Geo-enabling data - geocoding

arcgispro

geospatial

map

esri

drawing

In ArcGIS Pro, we can also create features from information that describes or names a location—typically an address—through a process called geocoding. In some cases, we are often faced with situations in which data is not readily available. One of the advantages of geocoding is the ability to quickly create data from a list of points of interest that we have collected or researched.

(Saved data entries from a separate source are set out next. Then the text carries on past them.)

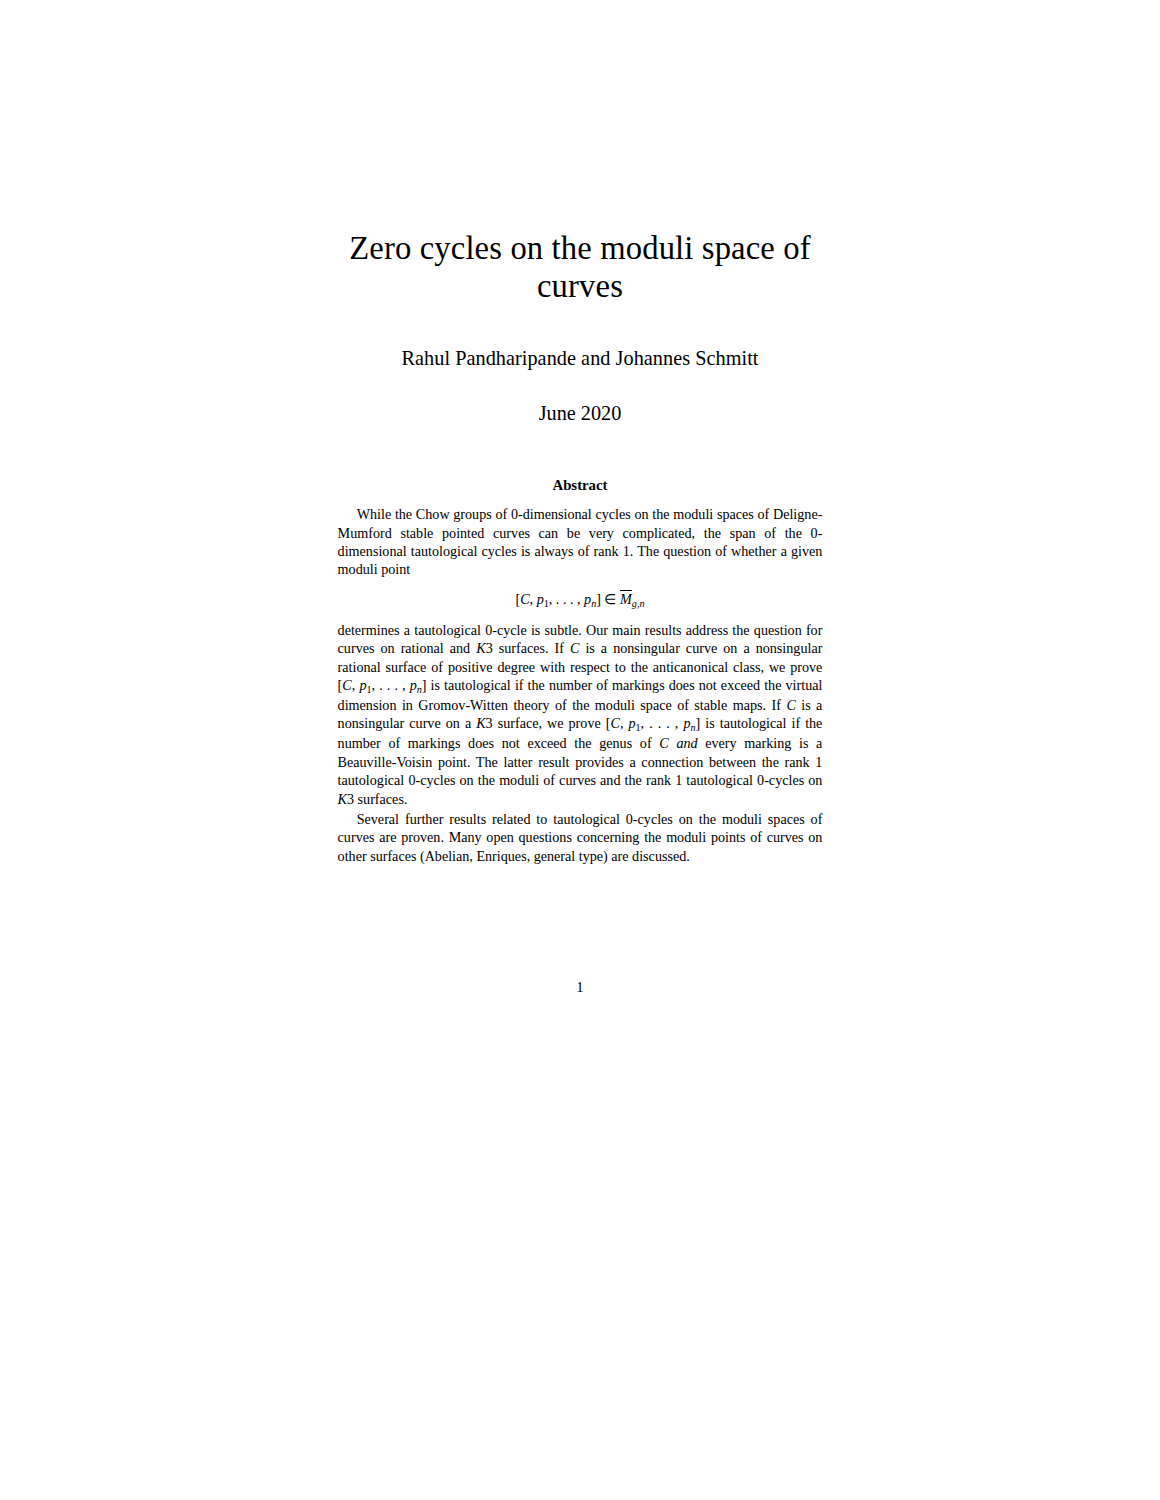Zero cycles on the moduli space of curves
Rahul Pandharipande and Johannes Schmitt
June 2020
Abstract
While the Chow groups of 0-dimensional cycles on the moduli spaces of Deligne-Mumford stable pointed curves can be very complicated, the span of the 0-dimensional tautological cycles is always of rank 1. The question of whether a given moduli point
[C, p1, . . . , pn] ∈ Mg,n
determines a tautological 0-cycle is subtle. Our main results address the question for curves on rational and K3 surfaces. If C is a nonsingular curve on a nonsingular rational surface of positive degree with respect to the anticanonical class, we prove [C, p1, . . . , pn] is tautological if the number of markings does not exceed the virtual dimension in Gromov-Witten theory of the moduli space of stable maps. If C is a nonsingular curve on a K3 surface, we prove [C, p1, . . . , pn] is tautological if the number of markings does not exceed the genus of C and every marking is a Beauville-Voisin point. The latter result provides a connection between the rank 1 tautological 0-cycles on the moduli of curves and the rank 1 tautological 0-cycles on K3 surfaces.
Several further results related to tautological 0-cycles on the moduli spaces of curves are proven. Many open questions concerning the moduli points of curves on other surfaces (Abelian, Enriques, general type) are discussed.
1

We need several components to geocode addresses:

An address table—a list of addresses for features that we want to map and that are stored as a database table or a text file
Reference data—commonly from a street layer, on which the addresses can be located
An address locator—a file that contains the reference data and various geocoding rules and settings

The ArcGIS Pro geocoding service uses address information in the attribute table of the reference data to calculate where addresses from the address table are located and creates points at those locations. As with other GIS data, the higher the quality of the reference data, the more accurately addresses can be geocoded. Ideally, street-level reference data includes attributes such as street name, street type, postal or zip code, and directional prefixes and suffixes to avoid ambiguity in address locations. And each street is divided into line segments that have starting and ending address numbers so that we can determine separate address ranges for each side of the street.

You can read more about Geocoding process using python — check out the full guide on this page

Study case scenario

Deciding on a retail site location is one of the most critical decisions a business must make. The success of the store depends on many factors related to location and demographics, such as access to potential and existing customers, visibility in its neighborhood, and appeal to its targeted audience, as well as wider demographics to catch potential consumers. we as an analyst who will prepare geographic and demographic data for use in support of a high-end bicycle retail site location and consultation service.

The Dataset

We will use RetailSiteStudy.gdb that contains:

Bike Stations—a point feature class showing bike stations (Source: City of Houston)
Existing Bike Lanes—a line feature class of existing bike lanes (Source: City of Houston)
Proposed Bike Lanes—a line feature class of proposed bike lanes (Source: City of Houston)
Commercial Land Use—a polygon feature class derived from a large land-use dataset (Source: City of Houston)
Census Block Demographics—a polygon feature class of census block groups in the city of Houston (Source: City of Houston)
Median household income (2010 census)—a table le that contains median household income values at the census block level for the city of Houston (Source: US Census Bureau, City of Houston)
Roads—a line feature class (Source: City of Houston)
retail_site_prospects—a text le that contains a compiled list of commercial properties.

Joining table

US Census data is a reliable and helpful resource for any research project that involves looking at demographic data and is collected with geographic detail that ranges from fine to general granularity. Almost all the data is stored as values in tables and not geoenabled. However, we can perform several steps to turn this data into a map.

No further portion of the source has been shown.